What to eat, when
As your hormonal levels fluctuate through your menstrual cycle, symptoms and even tendency towards certain injuries can increase. For instance, as oestrogen and progesterone levels decrease, there's an increase in prostoglandins, which can drive an inflammatory response. So helping alleviate such symptoms by optimising your diet can help, and reduce the severity of symptoms. Read on for more details of each phase.
From the first day of your period, considered day one of your cycle
Your hormone levels are at their lowest, triggering an inflammatory response. Your white cell count is also lower, increasing risk of illness. Boost iron levels with iron-rich foods like leafy green veg, beef, and beans. Include anti-inflammatory foods such as vegetables, nuts, seeds and salmon. Foods rich in omega-3s can also help alleviate symptoms – flaxseeds and chiaseeds, oily fish, walnuts. Your body is mainly using carbs for fuel, so up your carb intake before your longer runs.

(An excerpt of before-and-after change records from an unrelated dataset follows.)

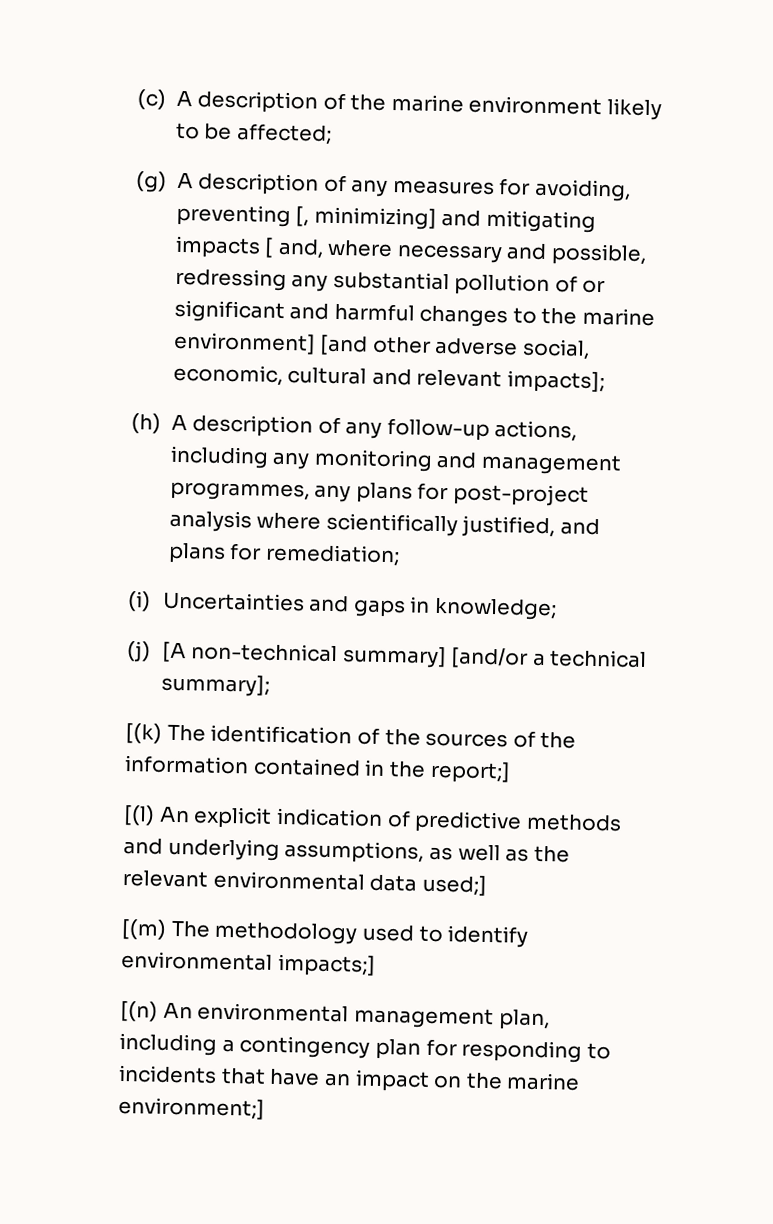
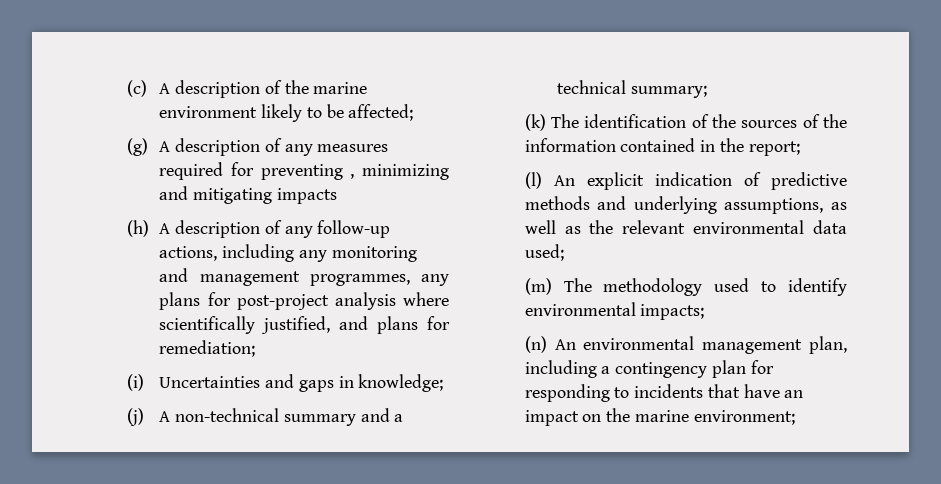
[499,178,631,202] [175,203,596,233] [174,235,647,266] [174,267,606,297] [173,299,655,328] [172,331,590,360] [172,363,605,394] for avoiding, preventing [, minimizing] and mitigating impacts [ and, where necessary and possible, redressing any substantial pollution of or significant and harmful changes to the marine environment] [and other adverse social, economic, cultural and relevant impacts]; -> [159,162,449,180] [159,186,337,204] required for preventing , minimizing and mitigating impacts
[161,641,648,669] [160,673,270,697] [125,723,163,744] [A non-technical summary] [and/or a technical summary]; // [(k) -> [159,408,404,426] [557,80,708,98] [524,114,546,131] A non-technical summary and a technical summary; // (k)
[429,760,511,784] [123,805,156,826] report;] // [(l) -> [748,141,800,156] [524,172,542,189] report; // (l)
[421,874,487,896] [121,918,168,940] used;] // [(m) -> [524,244,564,261] [524,278,552,295] used; // (m)
[277,953,376,977] [120,1000,159,1022] impacts;] // [(n) -> [640,304,705,320] [524,336,547,353] impacts; // (n)
[118,1096,266,1120] environment;] -> [693,410,795,425] environment;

The Follicular phase begins after your period ends. Oestrogen levels start to increase in preparation for releasing an egg (ovulation). Ovulation occurs right at the end of this phase.
Your oestrogen levels rise but your progesterone is very low. You will probably find that your energy levels rise, so you can train harder but this needs to be supported by your diet. Include sources of collagen to aid soft-tissue recovery – kiwi fruit, berries, almonds and avocados. Add foods rich in vitamin C to help with muscle, tendon and ligament recovery. Consume protein after intensive sessions: eggs, cottage cheese, peanut butter or lean chicken.
The luteal phase is often called the "high hormone phase", as there is lots of progesterone and oestrogen circulating around your body.
Hormone levels rise. You may feel less 'strong' and have an increased heart rate and appetite. For moderate exercise your body is using fats as its main fuel source, so increase your intake of healthy fats such as oily fish, unsalted nuts, seeds and avocados. If your run is over an hour, consider mid run carbs. Muscle breakdown may increase, so aid recovery with a protein-rich snack within 30 minutes of your run. Blood sugar levels may unstable, so reduce dips by including protein with every meal.
The premenstrual phase, which happens just before you start your period.
Hormones decline sharply, with the inflammatory response causing PMS (pre-menstrual syndrome) symptoms. Near the end of this phase, your body switches from fats to carbs for fuel, so up your carbs. Counter cravings with protein-rich foods and slow-release carbs. Fruit, veg, eggs, nuts and other foods high in anti-inflammatories can help reduce symptoms. Avoid foods high in saturated fats, as these may worsen symptoms. Not sleeping? Try foods rich in melatonin, eg bananas and oats.